■ Task statement ■
Reproduce exactly the lines below from the one containing "193 187 981" through the one containing "342 162 1.57", including both, and nothing else.

Scene geometry reasoning data:
"""

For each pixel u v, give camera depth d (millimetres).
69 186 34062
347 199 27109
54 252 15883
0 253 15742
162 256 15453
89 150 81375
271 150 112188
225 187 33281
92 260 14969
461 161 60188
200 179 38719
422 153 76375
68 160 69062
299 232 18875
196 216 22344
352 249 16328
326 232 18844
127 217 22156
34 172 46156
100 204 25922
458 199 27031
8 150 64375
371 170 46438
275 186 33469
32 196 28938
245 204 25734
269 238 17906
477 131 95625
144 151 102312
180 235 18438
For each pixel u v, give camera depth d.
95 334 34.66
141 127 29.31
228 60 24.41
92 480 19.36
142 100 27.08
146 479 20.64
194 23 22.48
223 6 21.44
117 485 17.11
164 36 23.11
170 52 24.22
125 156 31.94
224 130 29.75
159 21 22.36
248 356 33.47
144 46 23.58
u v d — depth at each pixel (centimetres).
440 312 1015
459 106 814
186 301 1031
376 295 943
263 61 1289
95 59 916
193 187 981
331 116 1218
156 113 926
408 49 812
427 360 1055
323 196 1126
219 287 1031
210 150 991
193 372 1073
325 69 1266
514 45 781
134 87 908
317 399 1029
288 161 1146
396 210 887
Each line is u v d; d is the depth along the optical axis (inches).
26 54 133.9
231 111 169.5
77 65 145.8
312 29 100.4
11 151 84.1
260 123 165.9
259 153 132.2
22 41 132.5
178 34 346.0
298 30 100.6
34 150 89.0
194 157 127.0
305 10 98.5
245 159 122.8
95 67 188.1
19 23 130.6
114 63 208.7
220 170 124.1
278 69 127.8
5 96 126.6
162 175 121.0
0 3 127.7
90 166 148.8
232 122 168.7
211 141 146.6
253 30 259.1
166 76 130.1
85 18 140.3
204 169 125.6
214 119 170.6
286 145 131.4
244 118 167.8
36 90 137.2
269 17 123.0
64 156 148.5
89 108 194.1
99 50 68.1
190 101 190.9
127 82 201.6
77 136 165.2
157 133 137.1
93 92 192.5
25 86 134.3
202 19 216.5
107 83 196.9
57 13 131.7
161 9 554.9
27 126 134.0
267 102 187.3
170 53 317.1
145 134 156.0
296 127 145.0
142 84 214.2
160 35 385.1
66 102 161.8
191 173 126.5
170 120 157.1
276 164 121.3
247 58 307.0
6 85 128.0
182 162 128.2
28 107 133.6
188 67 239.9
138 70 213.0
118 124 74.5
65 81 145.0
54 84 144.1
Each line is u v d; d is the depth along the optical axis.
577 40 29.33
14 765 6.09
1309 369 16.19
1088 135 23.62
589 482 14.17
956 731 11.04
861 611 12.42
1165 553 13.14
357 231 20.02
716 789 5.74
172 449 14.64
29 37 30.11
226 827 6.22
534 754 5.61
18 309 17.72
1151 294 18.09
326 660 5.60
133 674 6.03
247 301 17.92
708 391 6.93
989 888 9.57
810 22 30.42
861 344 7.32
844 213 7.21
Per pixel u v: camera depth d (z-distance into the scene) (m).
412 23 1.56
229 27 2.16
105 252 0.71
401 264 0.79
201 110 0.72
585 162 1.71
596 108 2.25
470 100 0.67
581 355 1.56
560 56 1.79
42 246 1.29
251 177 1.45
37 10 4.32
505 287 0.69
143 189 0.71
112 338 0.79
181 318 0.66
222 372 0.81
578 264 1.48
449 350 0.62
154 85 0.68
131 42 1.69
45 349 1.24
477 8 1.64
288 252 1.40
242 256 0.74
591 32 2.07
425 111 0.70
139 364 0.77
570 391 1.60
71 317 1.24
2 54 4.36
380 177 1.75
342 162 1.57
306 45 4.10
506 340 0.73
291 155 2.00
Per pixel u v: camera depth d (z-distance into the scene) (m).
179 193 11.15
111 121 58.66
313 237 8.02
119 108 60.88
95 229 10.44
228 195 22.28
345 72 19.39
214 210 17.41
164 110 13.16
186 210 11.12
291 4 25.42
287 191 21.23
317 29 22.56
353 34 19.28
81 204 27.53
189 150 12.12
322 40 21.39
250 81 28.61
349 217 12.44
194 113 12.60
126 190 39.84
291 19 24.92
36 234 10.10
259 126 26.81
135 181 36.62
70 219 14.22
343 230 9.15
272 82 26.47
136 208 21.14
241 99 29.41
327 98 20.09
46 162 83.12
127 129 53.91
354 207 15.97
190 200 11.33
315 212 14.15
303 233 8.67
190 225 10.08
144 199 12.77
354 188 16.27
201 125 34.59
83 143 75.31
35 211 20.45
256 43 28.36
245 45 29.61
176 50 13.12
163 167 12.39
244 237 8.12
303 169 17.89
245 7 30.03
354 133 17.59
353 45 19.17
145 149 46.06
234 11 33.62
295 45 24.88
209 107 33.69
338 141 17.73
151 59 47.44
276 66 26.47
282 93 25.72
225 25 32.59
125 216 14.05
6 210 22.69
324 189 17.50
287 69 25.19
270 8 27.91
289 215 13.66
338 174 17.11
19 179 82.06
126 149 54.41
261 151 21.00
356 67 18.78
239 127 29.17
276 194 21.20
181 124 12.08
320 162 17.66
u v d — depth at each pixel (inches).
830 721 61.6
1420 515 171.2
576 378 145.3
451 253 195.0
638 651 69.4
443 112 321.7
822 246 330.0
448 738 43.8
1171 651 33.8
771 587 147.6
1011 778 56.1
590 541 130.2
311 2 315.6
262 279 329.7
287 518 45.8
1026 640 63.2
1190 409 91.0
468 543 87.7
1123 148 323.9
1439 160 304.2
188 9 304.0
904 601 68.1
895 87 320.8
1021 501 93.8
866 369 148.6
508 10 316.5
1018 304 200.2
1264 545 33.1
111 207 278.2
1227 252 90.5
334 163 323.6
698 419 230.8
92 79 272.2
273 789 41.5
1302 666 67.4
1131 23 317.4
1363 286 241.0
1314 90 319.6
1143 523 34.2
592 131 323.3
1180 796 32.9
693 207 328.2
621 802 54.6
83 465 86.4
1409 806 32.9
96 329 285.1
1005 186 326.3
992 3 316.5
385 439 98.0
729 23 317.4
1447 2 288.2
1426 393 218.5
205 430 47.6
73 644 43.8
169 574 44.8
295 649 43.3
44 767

"""

■ Final answer ■
193 187 981
331 116 1218
156 113 926
408 49 812
427 360 1055
323 196 1126
219 287 1031
210 150 991
193 372 1073
325 69 1266
514 45 781
134 87 908
317 399 1029
288 161 1146
396 210 887
Each line is u v d; d is the depth along the optical axis (inches).
26 54 133.9
231 111 169.5
77 65 145.8
312 29 100.4
11 151 84.1
260 123 165.9
259 153 132.2
22 41 132.5
178 34 346.0
298 30 100.6
34 150 89.0
194 157 127.0
305 10 98.5
245 159 122.8
95 67 188.1
19 23 130.6
114 63 208.7
220 170 124.1
278 69 127.8
5 96 126.6
162 175 121.0
0 3 127.7
90 166 148.8
232 122 168.7
211 141 146.6
253 30 259.1
166 76 130.1
85 18 140.3
204 169 125.6
214 119 170.6
286 145 131.4
244 118 167.8
36 90 137.2
269 17 123.0
64 156 148.5
89 108 194.1
99 50 68.1
190 101 190.9
127 82 201.6
77 136 165.2
157 133 137.1
93 92 192.5
25 86 134.3
202 19 216.5
107 83 196.9
57 13 131.7
161 9 554.9
27 126 134.0
267 102 187.3
170 53 317.1
145 134 156.0
296 127 145.0
142 84 214.2
160 35 385.1
66 102 161.8
191 173 126.5
170 120 157.1
276 164 121.3
247 58 307.0
6 85 128.0
182 162 128.2
28 107 133.6
188 67 239.9
138 70 213.0
118 124 74.5
65 81 145.0
54 84 144.1
Each line is u v d; d is the depth along the optical axis.
577 40 29.33
14 765 6.09
1309 369 16.19
1088 135 23.62
589 482 14.17
956 731 11.04
861 611 12.42
1165 553 13.14
357 231 20.02
716 789 5.74
172 449 14.64
29 37 30.11
226 827 6.22
534 754 5.61
18 309 17.72
1151 294 18.09
326 660 5.60
133 674 6.03
247 301 17.92
708 391 6.93
989 888 9.57
810 22 30.42
861 344 7.32
844 213 7.21
Per pixel u v: camera depth d (z-distance into the scene) (m).
412 23 1.56
229 27 2.16
105 252 0.71
401 264 0.79
201 110 0.72
585 162 1.71
596 108 2.25
470 100 0.67
581 355 1.56
560 56 1.79
42 246 1.29
251 177 1.45
37 10 4.32
505 287 0.69
143 189 0.71
112 338 0.79
181 318 0.66
222 372 0.81
578 264 1.48
449 350 0.62
154 85 0.68
131 42 1.69
45 349 1.24
477 8 1.64
288 252 1.40
242 256 0.74
591 32 2.07
425 111 0.70
139 364 0.77
570 391 1.60
71 317 1.24
2 54 4.36
380 177 1.75
342 162 1.57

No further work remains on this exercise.